### EXCERPT TO READ
The collaboration aims to develop new technologies for biologics production and to identify new targets for disease research in the ground-breaking area of the Secretome—research into all proteins that are secreted by a cell or that are exposed to the outside of the cell from within the cell membrane.
The WCPR will receive funding and expertise from the Knut and Alice Wallenberg Foundation, AstraZeneca, the KTH Royal Institute of Technology, Uppsala University and Chalmers University of Technology.
Specifically, AstraZeneca and MedImmune are focusing on two initiatives. AstraZeneca’s Innovative Medicines biotech unit (iMED) will screen the Secretome library using the company’s proprietary assays to identify new protein-based targets for compound development across a range of diseases. In addition, the creation of new “cell factories” for the large-scale production of therapeutic proteins will support MedImmune’s deep and diversifying pipeline. That work will be enabled by a detailed knowledge of protein secretion processes and promises significant improvements on the current, industry-wide methods of the manufacture of biopharmaceutical proteins.

Stored data entries

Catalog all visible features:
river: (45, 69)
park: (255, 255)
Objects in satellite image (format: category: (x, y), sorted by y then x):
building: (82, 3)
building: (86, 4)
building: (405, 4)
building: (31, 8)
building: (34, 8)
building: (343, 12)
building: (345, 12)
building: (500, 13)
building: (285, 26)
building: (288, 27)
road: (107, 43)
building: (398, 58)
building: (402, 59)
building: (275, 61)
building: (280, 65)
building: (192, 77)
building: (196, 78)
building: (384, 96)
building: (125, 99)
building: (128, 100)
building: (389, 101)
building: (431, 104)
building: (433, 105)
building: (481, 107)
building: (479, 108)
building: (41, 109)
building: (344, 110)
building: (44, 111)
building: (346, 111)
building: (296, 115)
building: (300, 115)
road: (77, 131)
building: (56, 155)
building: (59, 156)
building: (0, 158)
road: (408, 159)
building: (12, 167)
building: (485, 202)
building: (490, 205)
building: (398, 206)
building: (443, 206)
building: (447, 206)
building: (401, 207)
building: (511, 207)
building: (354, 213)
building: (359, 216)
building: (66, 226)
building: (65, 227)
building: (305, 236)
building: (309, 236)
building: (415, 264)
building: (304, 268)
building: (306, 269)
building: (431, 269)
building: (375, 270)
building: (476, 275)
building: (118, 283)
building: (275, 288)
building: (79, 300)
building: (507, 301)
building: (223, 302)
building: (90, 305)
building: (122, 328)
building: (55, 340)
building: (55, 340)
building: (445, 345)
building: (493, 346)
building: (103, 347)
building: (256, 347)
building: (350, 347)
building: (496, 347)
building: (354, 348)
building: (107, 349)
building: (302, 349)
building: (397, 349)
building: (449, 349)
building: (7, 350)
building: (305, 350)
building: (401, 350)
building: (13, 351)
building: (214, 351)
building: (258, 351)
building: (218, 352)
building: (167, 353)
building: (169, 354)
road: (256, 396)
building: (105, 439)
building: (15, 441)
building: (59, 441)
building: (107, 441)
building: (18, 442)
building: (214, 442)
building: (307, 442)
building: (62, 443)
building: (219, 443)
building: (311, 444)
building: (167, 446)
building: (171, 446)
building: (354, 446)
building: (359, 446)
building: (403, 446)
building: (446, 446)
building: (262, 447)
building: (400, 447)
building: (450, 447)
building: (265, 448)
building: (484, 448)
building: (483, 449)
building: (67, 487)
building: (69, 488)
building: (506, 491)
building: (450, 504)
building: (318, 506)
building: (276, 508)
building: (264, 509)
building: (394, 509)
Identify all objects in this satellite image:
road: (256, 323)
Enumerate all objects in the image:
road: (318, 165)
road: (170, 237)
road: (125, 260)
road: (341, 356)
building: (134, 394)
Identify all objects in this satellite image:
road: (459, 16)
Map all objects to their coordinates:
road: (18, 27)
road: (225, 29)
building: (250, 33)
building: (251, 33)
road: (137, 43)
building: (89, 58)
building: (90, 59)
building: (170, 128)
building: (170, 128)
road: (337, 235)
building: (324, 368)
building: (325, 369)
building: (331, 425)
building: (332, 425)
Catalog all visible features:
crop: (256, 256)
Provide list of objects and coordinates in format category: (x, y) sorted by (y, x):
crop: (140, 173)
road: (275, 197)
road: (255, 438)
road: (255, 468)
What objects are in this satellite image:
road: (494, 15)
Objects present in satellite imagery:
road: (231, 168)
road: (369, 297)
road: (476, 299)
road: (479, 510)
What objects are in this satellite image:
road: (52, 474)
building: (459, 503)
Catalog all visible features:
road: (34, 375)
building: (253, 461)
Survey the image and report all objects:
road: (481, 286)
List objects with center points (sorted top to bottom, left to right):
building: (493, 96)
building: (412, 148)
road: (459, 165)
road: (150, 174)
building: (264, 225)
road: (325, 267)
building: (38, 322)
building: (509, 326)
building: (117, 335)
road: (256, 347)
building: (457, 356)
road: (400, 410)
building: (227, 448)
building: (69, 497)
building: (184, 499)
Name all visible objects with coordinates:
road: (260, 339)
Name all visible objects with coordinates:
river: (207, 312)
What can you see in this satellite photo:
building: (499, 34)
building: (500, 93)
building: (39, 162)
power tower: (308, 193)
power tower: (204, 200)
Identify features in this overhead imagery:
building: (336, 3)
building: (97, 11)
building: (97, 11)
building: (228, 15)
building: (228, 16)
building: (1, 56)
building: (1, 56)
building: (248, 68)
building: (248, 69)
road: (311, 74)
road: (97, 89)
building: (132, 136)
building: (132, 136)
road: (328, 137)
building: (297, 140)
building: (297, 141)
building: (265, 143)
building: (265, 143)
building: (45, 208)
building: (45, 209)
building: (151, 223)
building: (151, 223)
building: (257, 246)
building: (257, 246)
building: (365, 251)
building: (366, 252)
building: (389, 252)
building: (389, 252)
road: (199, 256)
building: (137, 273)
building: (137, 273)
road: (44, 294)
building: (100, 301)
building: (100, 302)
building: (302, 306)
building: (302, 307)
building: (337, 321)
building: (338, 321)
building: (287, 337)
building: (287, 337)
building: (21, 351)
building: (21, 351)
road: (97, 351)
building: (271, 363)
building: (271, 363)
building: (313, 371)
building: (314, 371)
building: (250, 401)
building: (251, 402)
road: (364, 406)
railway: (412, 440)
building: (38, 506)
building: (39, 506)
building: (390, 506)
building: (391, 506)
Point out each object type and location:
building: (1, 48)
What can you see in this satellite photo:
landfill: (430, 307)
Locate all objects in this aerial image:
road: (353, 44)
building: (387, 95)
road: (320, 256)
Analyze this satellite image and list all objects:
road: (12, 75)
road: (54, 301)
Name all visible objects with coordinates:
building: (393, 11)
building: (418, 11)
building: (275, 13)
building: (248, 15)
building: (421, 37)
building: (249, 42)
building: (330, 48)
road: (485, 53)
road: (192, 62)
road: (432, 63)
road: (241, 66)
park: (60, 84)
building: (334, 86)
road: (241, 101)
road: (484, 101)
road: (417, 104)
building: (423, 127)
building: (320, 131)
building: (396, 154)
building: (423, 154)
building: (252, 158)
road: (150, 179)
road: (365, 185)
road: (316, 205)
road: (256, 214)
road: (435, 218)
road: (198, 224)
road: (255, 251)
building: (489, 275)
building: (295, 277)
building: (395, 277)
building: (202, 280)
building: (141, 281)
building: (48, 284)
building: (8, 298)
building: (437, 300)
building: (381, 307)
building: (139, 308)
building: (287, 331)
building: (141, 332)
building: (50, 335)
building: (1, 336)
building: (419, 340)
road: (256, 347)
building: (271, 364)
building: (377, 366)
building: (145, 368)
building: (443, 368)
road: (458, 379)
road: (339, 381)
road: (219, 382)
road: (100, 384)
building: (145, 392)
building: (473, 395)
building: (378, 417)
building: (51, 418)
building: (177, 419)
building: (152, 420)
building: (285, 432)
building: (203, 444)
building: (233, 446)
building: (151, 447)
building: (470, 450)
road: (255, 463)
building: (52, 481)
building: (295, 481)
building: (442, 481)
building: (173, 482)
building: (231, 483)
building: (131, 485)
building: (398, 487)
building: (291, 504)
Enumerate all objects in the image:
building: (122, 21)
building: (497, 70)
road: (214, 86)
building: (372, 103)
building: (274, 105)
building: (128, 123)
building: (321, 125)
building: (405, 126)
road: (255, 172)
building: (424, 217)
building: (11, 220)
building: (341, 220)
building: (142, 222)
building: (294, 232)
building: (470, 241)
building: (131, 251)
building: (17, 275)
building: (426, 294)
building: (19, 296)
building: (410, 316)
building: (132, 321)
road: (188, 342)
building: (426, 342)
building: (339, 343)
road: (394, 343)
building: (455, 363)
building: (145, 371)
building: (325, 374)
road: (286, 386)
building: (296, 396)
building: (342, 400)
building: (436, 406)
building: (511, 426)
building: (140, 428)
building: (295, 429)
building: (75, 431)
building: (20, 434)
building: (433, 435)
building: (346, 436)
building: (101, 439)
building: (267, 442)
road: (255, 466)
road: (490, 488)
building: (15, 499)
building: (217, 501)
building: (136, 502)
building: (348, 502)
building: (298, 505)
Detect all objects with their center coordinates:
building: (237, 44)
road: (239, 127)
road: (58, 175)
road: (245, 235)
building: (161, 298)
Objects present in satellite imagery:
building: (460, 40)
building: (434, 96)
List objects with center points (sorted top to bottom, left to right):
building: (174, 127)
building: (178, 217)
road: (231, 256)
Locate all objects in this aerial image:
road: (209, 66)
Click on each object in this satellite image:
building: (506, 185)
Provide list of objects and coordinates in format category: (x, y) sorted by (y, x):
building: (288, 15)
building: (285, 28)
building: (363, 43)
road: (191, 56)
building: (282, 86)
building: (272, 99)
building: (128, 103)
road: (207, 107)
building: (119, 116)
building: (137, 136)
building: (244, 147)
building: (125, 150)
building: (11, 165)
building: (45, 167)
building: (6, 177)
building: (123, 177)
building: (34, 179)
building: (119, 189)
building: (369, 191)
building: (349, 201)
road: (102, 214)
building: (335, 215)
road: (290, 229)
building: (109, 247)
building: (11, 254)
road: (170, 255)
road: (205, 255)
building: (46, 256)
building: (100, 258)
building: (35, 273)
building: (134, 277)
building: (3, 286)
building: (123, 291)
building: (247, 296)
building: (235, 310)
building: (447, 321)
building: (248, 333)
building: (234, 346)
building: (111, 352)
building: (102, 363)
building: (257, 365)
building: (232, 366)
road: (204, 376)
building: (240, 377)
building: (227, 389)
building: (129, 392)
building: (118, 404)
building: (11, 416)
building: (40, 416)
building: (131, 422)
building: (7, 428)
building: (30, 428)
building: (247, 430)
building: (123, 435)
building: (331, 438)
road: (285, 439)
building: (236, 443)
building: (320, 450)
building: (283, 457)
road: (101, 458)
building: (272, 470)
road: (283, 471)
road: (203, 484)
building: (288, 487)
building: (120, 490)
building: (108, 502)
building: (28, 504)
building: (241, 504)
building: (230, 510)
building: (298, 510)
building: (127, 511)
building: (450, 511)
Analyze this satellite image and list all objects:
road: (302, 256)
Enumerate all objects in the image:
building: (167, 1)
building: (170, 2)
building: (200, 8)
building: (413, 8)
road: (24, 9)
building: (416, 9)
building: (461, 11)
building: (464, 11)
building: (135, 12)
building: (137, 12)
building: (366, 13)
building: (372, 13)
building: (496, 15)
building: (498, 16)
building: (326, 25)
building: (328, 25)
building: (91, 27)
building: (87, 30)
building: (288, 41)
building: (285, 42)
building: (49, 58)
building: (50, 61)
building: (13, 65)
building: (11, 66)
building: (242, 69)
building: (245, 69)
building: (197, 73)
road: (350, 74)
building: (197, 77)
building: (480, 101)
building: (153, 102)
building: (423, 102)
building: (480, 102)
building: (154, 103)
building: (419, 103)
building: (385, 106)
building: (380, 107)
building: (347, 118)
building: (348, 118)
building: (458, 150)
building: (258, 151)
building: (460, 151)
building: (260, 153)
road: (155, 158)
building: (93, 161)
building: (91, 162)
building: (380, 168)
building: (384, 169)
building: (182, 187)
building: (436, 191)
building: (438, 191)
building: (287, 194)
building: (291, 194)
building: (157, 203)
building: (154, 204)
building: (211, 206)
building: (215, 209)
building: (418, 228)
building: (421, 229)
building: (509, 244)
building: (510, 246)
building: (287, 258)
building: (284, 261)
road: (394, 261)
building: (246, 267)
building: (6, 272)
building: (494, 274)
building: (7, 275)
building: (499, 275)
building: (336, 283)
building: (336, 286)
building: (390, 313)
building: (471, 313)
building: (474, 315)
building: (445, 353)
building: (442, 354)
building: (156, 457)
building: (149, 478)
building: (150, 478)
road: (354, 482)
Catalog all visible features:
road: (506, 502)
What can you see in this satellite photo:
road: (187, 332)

### PROBLEMS AND TASKS
A) Answer these questions from the Secretome passage:
(i) What does Secretome research cover?
(ii) Which organizations will give the WCPR funding and expertise?
(iii) What will iMED use to screen the Secretome library?
B) According to the Secretome passage, why will AstraZeneca's iMED unit screen the Secretome library? Answer in one to three sentences.
C) Extract everything in the Secretome passage from "The collaboration aims" down to "University of Technology.".
Answer using only the text.

### RESULTS IN ORDER
A)
(i) All proteins that a cell secretes or that are exposed to the outside of the cell from within the cell membrane.
(ii) The Knut and Alice Wallenberg Foundation, AstraZeneca, the KTH Royal Institute of Technology, Uppsala University and Chalmers University of Technology.
(iii) The company's proprietary assays.

B) iMED will screen the Secretome library to find new protein-based targets for compound development across a range of diseases. It will use the company's proprietary assays for this screening.

C)
The collaboration aims to develop new technologies for biologics production and to identify new targets for disease research in the ground-breaking area of the Secretome—research into all proteins that are secreted by a cell or that are exposed to the outside of the cell from within the cell membrane.
The WCPR will receive funding and expertise from the Knut and Alice Wallenberg Foundation, AstraZeneca, the KTH Royal Institute of Technology, Uppsala University and Chalmers University of Technology.